• Instructions for the task: Find the line containing "Türkiyede en yoğun orman nerede" in the data below, then output that line and each one after it exactly, with nothing else.

• Items listed in a dataset:
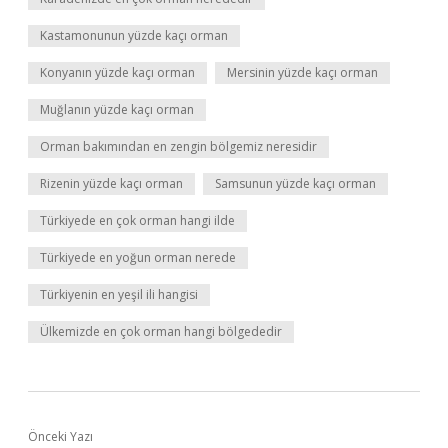
Kastamonunun yüzde kaçı orman
Konyanın yüzde kaçı orman
Mersinin yüzde kaçı orman
Muğlanın yüzde kaçı orman
Orman bakımından en zengin bölgemiz neresidir
Rizenin yüzde kaçı orman
Samsunun yüzde kaçı orman
Türkiyede en çok orman hangi ilde
Türkiyede en yoğun orman nerede
Türkiyenin en yeşil ili hangisi
Ülkemizde en çok orman hangi bölgededir
Önceki Yazı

• Response to the task:
Türkiyede en yoğun orman nerede
Türkiyenin en yeşil ili hangisi
Ülkemizde en çok orman hangi bölgededir
Önceki Yazı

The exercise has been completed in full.